– Ты женился, дядя? – удивляюсь я.
– Нет, замуж вышел.
– А я ещё с ней не знаком!
– Ты ещё много с кем не знаком.
Мы почти подошли к калитке.
– А как её зовут? – интересуется Нат.
Но дядя не слышит, он снова перебрасывает двустволку с плеча на плечо и топает к своему дому.
Перед тем, как открыть калитку, он поворачивается к нам:
– Так, малыши. Среди вас нет ли нацистов, скинхедов каких-нибудь, ультраправых чертей?
Он окидывает нас взглядом и, вдруг расслабившись, начинает посмеиваться, глядя на Сантьяго.
– Ну ты, цыганёнок, точно уж не фашист.
Он касается прикладом двустволки плеча Сантьяго, тот почему-то тупит взор, будто бы виноват в том, что он не фашист.
– Ты, – он показывает на Ната, – вообще чудной какой-то, интеллигенция недобитая, но точно не фашист. – Ну а ты, – показывает он на меня, – был бы фашистом, давно бы тебя уже убил. Даже если бы твои ультраправые симпатии в тебе проснулись в младенчестве.

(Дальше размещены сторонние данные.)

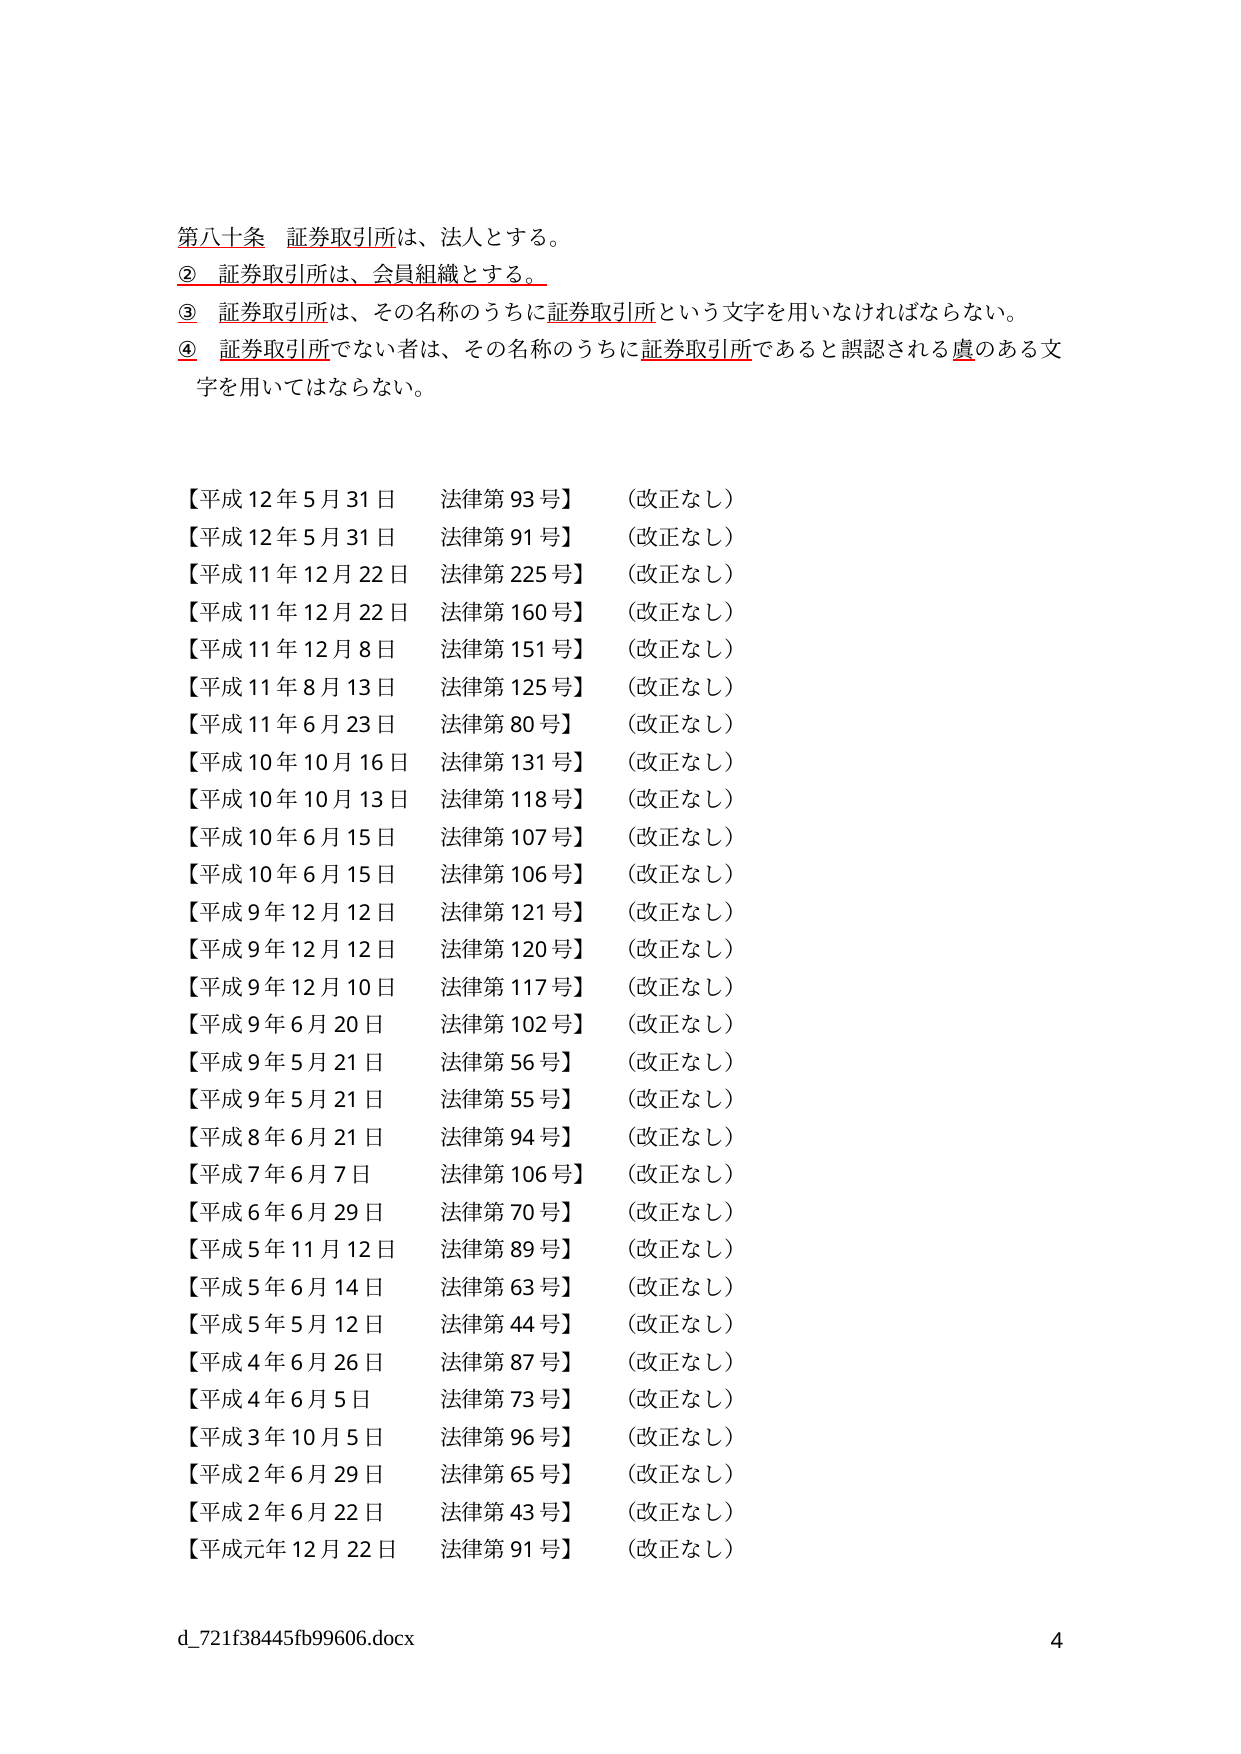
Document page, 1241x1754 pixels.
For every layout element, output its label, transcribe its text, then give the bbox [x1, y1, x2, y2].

text 【平成11年12月22日 法律第225号】 （改正なし） [177, 554, 1063, 592]
text 【平成9年12月10日 法律第117号】 （改正なし） [177, 967, 1063, 1004]
text 【平成12年5月31日 法律第93号】 （改正なし） [177, 479, 1063, 517]
text 【平成9年6月20日 法律第102号】 （改正なし） [177, 1004, 1063, 1042]
text 【平成元年12月22日 法律第91号】 （改正なし） [177, 1529, 1063, 1567]
text 【平成10年6月15日 法律第106号】 （改正なし） [177, 854, 1063, 892]
text 【平成2年6月29日 法律第65号】 （改正なし） [177, 1454, 1063, 1492]
text 【平成6年6月29日 法律第70号】 （改正なし） [177, 1192, 1063, 1229]
text 【平成5年5月12日 法律第44号】 （改正なし） [177, 1304, 1063, 1342]
text 【平成2年6月22日 法律第43号】 （改正なし） [177, 1492, 1063, 1529]
text 【平成5年11月12日 法律第89号】 （改正なし） [177, 1229, 1063, 1267]
text 【平成11年8月13日 法律第125号】 （改正なし） [177, 667, 1063, 704]
text 【平成9年5月21日 法律第55号】 （改正なし） [177, 1079, 1063, 1117]
text 【平成11年12月22日 法律第160号】 （改正なし） [177, 592, 1063, 629]
text 【平成7年6月7日 法律第106号】 （改正なし） [177, 1154, 1063, 1192]
text 【平成10年10月13日 法律第118号】 （改正なし） [177, 779, 1063, 817]
text 【平成9年12月12日 法律第121号】 （改正なし） [177, 892, 1063, 929]
text 【平成5年6月14日 法律第63号】 （改正なし） [177, 1267, 1063, 1304]
text 【平成8年6月21日 法律第94号】 （改正なし） [177, 1117, 1063, 1154]
text ② 証券取引所は、会員組織とする。 [177, 254, 1063, 292]
text 【平成4年6月26日 法律第87号】 （改正なし） [177, 1342, 1063, 1379]
text 【平成10年6月15日 法律第107号】 （改正なし） [177, 817, 1063, 854]
text 【平成11年12月8日 法律第151号】 （改正なし） [177, 629, 1063, 667]
text 【平成3年10月5日 法律第96号】 （改正なし） [177, 1417, 1063, 1454]
text ④ 証券取引所でない者は、その名称のうちに証券取引所であると誤認される虞のある文字を用いてはならない。 [177, 329, 1063, 404]
text 【平成9年5月21日 法律第56号】 （改正なし） [177, 1042, 1063, 1079]
text ③ 証券取引所は、その名称のうちに証券取引所という文字を用いなければならない。 [177, 292, 1063, 329]
text 【平成9年12月12日 法律第120号】 （改正なし） [177, 929, 1063, 967]
text 【平成4年6月5日 法律第73号】 （改正なし） [177, 1379, 1063, 1417]
text 【平成11年6月23日 法律第80号】 （改正なし） [177, 704, 1063, 742]
text 【平成12年5月31日 法律第91号】 （改正なし） [177, 517, 1063, 554]
text 第八十条 証券取引所は、法人とする。 [177, 217, 1063, 254]
text 【平成10年10月16日 法律第131号】 （改正なし） [177, 742, 1063, 779]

И дядя Коршун распахивает калитку и проводит нас вовнутрь. Глаз Сантьяго, как прожектор, тут же устремляется к гаражу, у стены которого приставлены моторы, сети, сломанные вёсла, автохлам и даже огромное крыло от самолёта, а может быть, и от ракеты. А я разглядываю дом: ещё в прошлом году крыша его была укрыта новенькой черепицей. Теперь же сверху добавился солидный мохнатый слой из множества листьев, ёлочных и сосновых иголок, другого неопределённого материала природного происхождения. Под скатом крыши всё те же сушатся сети – добротная капронка, никакой лески. Давненько ещё дядюшка объяснил мне, что рыбачить на дешёвые китайские лесочные сети, в которых путается не только рыба, но и всё живое – первый верный шаг на пути к содомскому греху. Под сетями я замечаю уложенные кучкой циановые водоросли – знакомые мне растения. Чтобы отогнать плохие мысли, приходится потрясти головой.